Chroniques Belgradoises – Partie 1

Le réalisateur Pierre Merejkowski nous propose sa Chronique Belgradoise. Issus d’un voyage en Serbie, ces textes courts illustrent par une série de rencontres le passage de l’ex-Yougoslavie à une économie de marché. Nous en publions deux épisodes chaque lundi. Deux précédents épisodes sont à retrouver sur le blog de Pierre Merejkowski ici et ici.

Budapest/ place du Parlement/l’insurrection

Les traces des balles tirées par les chars soviétiques sur le Parlement de Budapest ont été effacées. Victor Orban ex communiste converti  au nationalisme soutient l’ex membre du KGB en poste à Berlin Est  Poutine, au nom de la lutte contre la dégradation occidentale soumise comme ils disent à l’universalisme. Une gigantesque photographie rappelle les bienfaits de la nouvelle technologie de Samsung à la pointe de la modernité. Un chat  traverse en dehors des clous.  Les traces des balles des chars ont été une par une recouvertes par une couche de ciment blanc. L’insurrection de 1956 de Budapest n’a jamais eu lieu. Elle n’a jamais existé.

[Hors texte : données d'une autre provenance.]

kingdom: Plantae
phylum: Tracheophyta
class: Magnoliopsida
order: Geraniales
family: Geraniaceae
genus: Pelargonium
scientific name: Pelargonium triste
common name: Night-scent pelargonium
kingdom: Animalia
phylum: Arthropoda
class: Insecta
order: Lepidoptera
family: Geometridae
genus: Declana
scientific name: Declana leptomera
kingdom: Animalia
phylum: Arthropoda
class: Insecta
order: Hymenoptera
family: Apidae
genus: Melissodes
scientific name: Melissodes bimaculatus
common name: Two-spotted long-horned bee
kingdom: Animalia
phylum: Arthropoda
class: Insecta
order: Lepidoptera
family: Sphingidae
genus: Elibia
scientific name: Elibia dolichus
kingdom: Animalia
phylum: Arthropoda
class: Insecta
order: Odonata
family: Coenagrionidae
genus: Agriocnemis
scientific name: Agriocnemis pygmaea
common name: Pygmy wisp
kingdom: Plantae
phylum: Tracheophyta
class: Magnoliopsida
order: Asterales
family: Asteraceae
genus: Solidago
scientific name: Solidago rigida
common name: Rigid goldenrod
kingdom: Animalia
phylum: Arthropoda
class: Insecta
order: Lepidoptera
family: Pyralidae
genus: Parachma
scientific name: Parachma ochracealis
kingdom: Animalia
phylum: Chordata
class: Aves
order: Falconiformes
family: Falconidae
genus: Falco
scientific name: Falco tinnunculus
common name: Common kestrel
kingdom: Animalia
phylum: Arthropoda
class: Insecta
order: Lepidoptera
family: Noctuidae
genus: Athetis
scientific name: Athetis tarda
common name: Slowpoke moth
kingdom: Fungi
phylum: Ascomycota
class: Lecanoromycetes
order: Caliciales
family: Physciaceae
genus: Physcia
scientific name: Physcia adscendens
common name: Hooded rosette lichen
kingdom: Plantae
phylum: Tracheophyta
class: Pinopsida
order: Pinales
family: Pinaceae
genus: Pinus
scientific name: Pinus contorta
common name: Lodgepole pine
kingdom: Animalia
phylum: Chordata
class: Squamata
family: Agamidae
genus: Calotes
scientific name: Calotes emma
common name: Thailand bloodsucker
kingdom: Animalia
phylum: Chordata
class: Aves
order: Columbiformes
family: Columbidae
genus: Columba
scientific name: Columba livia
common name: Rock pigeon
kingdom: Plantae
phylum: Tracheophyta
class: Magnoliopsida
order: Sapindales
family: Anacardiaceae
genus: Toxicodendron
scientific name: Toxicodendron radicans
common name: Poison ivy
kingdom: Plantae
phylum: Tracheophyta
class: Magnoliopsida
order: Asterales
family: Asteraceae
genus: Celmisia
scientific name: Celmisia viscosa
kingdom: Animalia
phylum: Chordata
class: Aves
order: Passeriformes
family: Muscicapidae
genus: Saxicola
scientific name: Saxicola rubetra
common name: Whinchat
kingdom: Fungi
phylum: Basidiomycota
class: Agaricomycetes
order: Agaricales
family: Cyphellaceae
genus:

Le drapeau Hongrois flotte au dessus de l’immeuble qui abrite des locaux de l’ONU. Les nationaux bolchéviques poursuivent leur chemin fondé sur la falsification, l’effacement des photos de leurs propres dirigeants, l’éducation populaire, l’art populaire, le sport populaire,  l’important pour eux étant de nier l’individu qui est  coupable, comme en Syrie, les nationaux sociaux sous le couvert d’une laïcité qui ne reconnait aucun droit aux pauvres poursuivent leur même chemin,  il s’agit de détruire toute initiative qui échapperait au pouvoir central, au chef, à ceux qui savent, parce que comme dit le Pope, le Psychologue freudien,  le secrétaire de la cellule du Parti Communiste local, le dirigeant des Jeunesses Communistes,  le peuple est bête immonde, et il a besoin d’encadrement. Sous les arcades du Parlement, entre les rayons du soleil apaisant, les bustes des héros de la Nation  Hongroise.  L’ordre, leur ordre ne durera pas. Les chars soviétiques n’ont pas pu tirer par manque de recul sur le toit du Parlement. 

 

Budapest/conversation/ la synagogue

Ce n’est pas un complot. Je vous interdis de me ridiculiser en usant de vos habituels arguments. Je n’ai jamais parlé de complot. Victor Orban en sa qualité d’ex-membre du parti communiste hongrois poursuit sa mission d’encadrement. Les gardes frontières hongrois ont le droit d’abattre sans sommation les sans papiers. Mon anglais défaillant m’a presque permis de comprendre qu’une petite fille avait reçu comme cadeau d’anniversaire une maisonnette peinte en jaune avec un jardin propret protégé par plusieurs rangées de barbelés. Victor Urban répète  la manœuvre des soviétiques qui après la seconde guerre mondiale avaient libéré des goulags des anciens dirigeants juifs du parti communiste  polonais pour les nommer à la tête de la Pologne, justifiant ainsi le fait que l’URSS était une démocratie populaire, justification qui fut reprise à son  compte par le poète Iessenine qui composa le poème Baby Yar mis en musique par Chostakovitch, qui en tant qu’artistes dépendants du Pouvoir, avaient orchestré ces vers rappelant que l’internationalisme prolétarien ne pouvait être antisémitisme. La synagogue de Budapest a été rénovée, elle trône dans le centre de Budapest, elle a été repeinte. Une barrière de protection suivie d’autres barrières de protection conduit à une guérite. Dans cette guérite, des billets d’entrée sont vendus pour une somme relativement importante pour des étrangers de passage et exorbitante pour des habitants de Budapest. Des jeunes à kippa stationnent entre la guérite et les barrières. Ils portent des tees shirts élégants et des lunettes teintées de marque les protègent du soleil. Je ne les dévisage pas. L’ouverture en grande pompe de la synagogue de Budapest  laisse entendre que la Hongrie n’est pas dirigée par un parti d’extrême droite xénophobe. Les jeunes à kippa devant la guérite parlent entre eux en américain. Ils ne me dévisagent pas. Ils m’ignorent. Au nom de l’efficacité, de l’assimilation, de l’encadrement d’un idéal qui par sa promesse n’a aucun rapport avec une guérite et des barrières, ils collaborent peut être sciemment à une manœuvre du pouvoir  qui  en fixant par un prix prohibitif l’entrée dans une synagogue reprend les habituelles diatribes antisémites concernant une pseudo cupidité des juifs qui prépareront les conditions du prochain pogrom de Budapest qu’ils escomptent afin de m’enrôler de force dans l’armée israélienne.